Genre: Young Adult & Youth
About sarypotter
Location: Staunton, VA
Home Region:
United States :: North Carolina :: Asheville
Age:26
Non-noveling interests: horseback riding, flying briefly, then climbing back on
Joined date: November 3, 2005
Years done NaNoWriMo:
'05 | '06
Years won NaNoWriMo:
'05 | '06
NaNoWriMo posts: 28
NaNoWriMo buddies: 6
Joy, Hope, and Other Lost Causes
an excerpt
Once he was gone, I started walking around my room, looking at the empty surfaces. The walls were bare of pictures, except for one or two pictures of my high school friends. The shelves were empty of books, except for a textbook or two that I had saved, a dictionary, a thesaurus, and a closed box I knew was full of unopened horse magazines.

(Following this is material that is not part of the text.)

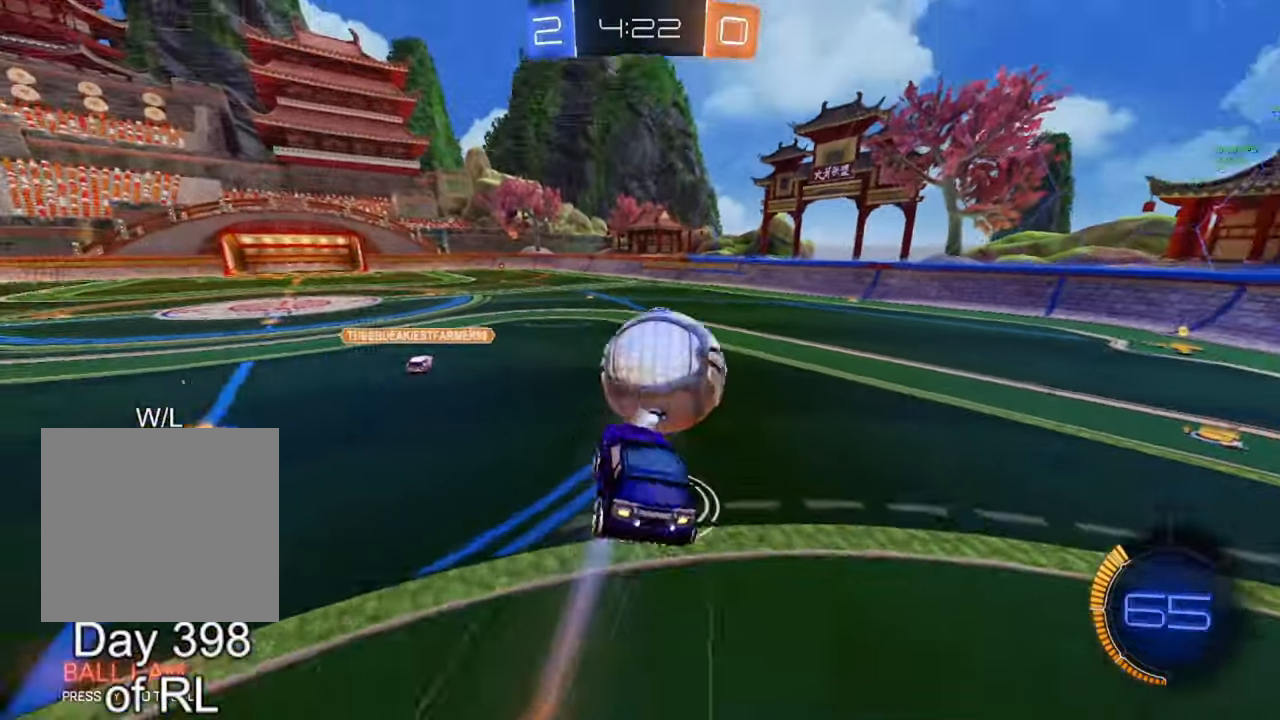
{"buttons": ["B", "L1", "R2"], "left_stick": "down-right", "right_stick": "center", "events": [[83, "left_stick", "down-right"], [117, "R2", "down"], [133, "Y", "down"], [217, "Y", "up"], [267, "B", "down"]]}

All of my horse things, my books and pictures and ribbons and the artifacts from my former life, were locked away in my closet in the hardest corner to reach. Three days after Rave died – as soon as I felt like I had use of my arms and legs again – I roamed around my bedroom like a caged lion – like a stalled chestnut mare – tapping pictures and ribbons and trophies as if they were foreign to me. My hands regained their ability to grasp and the next thing I knew, my walls were empty.
I don’t think I ever saw my mother so frightened as when she walked into my bedroom and discovered it transformed. She enrolled me in dance club that very day. I had no particular interest in dancing, and my body and mind weren’t ready yet to work together. I didn’t last a week, and Mom’s mission to reintroduce me to life began in earnest.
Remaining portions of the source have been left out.